_Stored data_
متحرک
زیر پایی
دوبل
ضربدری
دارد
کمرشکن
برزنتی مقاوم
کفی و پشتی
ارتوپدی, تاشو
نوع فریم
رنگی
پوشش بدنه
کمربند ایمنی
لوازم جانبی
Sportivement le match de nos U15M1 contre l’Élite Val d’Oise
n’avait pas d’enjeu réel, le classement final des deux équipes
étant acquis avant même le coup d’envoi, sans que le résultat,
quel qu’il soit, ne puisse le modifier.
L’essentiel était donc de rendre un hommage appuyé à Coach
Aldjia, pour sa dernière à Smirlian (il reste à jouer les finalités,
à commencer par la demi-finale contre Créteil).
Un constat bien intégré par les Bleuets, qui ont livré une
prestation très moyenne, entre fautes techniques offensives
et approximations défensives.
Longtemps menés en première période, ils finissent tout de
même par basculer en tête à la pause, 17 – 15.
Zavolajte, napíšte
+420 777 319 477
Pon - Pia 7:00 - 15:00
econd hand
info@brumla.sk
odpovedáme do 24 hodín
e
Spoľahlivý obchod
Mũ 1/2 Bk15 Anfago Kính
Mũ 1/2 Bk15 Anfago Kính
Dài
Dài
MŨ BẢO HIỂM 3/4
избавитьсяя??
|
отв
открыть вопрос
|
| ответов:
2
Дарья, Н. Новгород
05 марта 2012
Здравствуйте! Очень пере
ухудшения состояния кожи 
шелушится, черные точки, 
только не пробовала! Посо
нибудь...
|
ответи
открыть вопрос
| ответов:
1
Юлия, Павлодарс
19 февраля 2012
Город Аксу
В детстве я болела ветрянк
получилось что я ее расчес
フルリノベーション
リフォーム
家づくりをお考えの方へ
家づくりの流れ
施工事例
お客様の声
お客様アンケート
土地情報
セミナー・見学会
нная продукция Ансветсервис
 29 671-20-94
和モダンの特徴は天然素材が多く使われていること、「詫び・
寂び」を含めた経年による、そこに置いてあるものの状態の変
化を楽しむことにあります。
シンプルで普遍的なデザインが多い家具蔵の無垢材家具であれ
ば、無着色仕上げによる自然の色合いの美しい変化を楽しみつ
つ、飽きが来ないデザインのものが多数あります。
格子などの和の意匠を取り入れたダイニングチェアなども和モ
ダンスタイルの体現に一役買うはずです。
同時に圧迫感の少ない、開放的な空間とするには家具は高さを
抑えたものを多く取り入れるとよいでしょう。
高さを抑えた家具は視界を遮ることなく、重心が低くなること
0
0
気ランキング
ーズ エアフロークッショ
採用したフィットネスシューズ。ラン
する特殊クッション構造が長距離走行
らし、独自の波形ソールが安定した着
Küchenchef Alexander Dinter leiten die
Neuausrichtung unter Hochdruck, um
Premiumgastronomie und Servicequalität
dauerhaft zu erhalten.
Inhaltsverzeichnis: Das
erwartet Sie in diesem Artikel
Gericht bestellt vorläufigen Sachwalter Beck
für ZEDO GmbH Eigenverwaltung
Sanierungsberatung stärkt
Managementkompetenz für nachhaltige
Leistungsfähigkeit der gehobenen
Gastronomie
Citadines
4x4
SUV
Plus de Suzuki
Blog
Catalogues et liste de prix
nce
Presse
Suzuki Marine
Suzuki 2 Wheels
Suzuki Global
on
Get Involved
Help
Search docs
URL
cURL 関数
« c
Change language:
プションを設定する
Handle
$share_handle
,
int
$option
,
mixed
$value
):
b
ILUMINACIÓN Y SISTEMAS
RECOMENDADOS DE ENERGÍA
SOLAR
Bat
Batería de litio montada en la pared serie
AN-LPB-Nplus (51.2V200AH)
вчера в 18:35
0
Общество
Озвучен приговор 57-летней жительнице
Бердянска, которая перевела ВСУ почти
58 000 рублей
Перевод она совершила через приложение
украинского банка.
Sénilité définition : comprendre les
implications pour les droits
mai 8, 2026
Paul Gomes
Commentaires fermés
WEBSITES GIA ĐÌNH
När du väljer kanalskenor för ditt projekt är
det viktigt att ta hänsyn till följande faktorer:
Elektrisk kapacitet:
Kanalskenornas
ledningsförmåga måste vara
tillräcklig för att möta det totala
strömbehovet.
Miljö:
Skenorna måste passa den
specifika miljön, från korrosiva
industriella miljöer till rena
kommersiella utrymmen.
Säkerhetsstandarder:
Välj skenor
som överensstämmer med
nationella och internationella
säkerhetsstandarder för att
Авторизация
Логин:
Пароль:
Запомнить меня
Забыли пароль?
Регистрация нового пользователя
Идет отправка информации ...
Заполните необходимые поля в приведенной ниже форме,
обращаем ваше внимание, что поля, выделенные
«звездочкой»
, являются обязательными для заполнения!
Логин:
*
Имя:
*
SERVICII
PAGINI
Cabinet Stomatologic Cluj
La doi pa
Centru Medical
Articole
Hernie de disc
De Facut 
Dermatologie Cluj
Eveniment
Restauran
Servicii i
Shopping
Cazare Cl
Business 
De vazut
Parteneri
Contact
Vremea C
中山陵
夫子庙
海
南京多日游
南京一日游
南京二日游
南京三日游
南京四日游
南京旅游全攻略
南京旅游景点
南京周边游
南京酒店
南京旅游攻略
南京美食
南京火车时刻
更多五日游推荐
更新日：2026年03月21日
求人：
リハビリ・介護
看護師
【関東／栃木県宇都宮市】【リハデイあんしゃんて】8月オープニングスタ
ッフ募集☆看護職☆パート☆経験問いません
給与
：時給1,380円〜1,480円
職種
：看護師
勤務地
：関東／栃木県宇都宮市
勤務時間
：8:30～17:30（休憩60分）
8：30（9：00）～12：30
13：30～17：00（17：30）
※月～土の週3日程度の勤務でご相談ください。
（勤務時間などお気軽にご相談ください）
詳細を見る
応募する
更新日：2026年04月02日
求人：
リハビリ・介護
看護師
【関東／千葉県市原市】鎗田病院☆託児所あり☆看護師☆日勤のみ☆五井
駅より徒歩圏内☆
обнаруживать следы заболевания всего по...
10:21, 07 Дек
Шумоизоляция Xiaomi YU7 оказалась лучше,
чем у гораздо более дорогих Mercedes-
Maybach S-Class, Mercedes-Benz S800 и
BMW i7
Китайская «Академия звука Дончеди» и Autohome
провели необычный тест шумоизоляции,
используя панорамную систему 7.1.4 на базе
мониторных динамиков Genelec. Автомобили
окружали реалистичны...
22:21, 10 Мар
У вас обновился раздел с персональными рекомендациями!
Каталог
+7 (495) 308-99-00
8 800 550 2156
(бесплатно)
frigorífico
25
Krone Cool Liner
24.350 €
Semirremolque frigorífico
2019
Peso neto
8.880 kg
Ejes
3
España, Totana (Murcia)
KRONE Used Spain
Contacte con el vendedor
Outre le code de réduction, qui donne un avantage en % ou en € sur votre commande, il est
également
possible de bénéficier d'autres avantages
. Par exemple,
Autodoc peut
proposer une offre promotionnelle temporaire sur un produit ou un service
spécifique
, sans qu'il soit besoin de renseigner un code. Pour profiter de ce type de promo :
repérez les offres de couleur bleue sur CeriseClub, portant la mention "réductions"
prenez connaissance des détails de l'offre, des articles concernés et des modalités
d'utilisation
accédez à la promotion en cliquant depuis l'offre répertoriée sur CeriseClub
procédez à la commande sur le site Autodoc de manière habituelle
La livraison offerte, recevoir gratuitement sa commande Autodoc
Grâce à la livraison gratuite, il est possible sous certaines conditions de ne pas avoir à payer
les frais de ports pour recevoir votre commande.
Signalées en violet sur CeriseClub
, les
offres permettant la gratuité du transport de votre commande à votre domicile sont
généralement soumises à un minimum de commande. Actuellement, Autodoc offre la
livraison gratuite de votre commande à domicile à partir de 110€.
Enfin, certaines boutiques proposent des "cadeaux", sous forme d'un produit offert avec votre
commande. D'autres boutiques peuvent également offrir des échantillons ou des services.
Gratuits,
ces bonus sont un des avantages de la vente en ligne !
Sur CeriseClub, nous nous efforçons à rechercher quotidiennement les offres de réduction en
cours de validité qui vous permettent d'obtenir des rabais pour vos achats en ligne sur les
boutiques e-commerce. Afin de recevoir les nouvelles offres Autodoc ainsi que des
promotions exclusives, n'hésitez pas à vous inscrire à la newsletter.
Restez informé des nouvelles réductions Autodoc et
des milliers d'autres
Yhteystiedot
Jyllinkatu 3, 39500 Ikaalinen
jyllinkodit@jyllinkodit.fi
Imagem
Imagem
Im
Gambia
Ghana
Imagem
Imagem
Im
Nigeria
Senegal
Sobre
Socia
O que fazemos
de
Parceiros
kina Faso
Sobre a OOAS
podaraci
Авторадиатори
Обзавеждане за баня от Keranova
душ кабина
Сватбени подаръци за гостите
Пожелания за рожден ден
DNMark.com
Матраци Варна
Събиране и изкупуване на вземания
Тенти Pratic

_Action item_
Wherever a line of the data above contains "soit", copy that line.

_Written solution_
quel qu’il soit, ne puisse le modifier.
, sans qu'il soit besoin de renseigner un code. Pour profiter de ce type de promo :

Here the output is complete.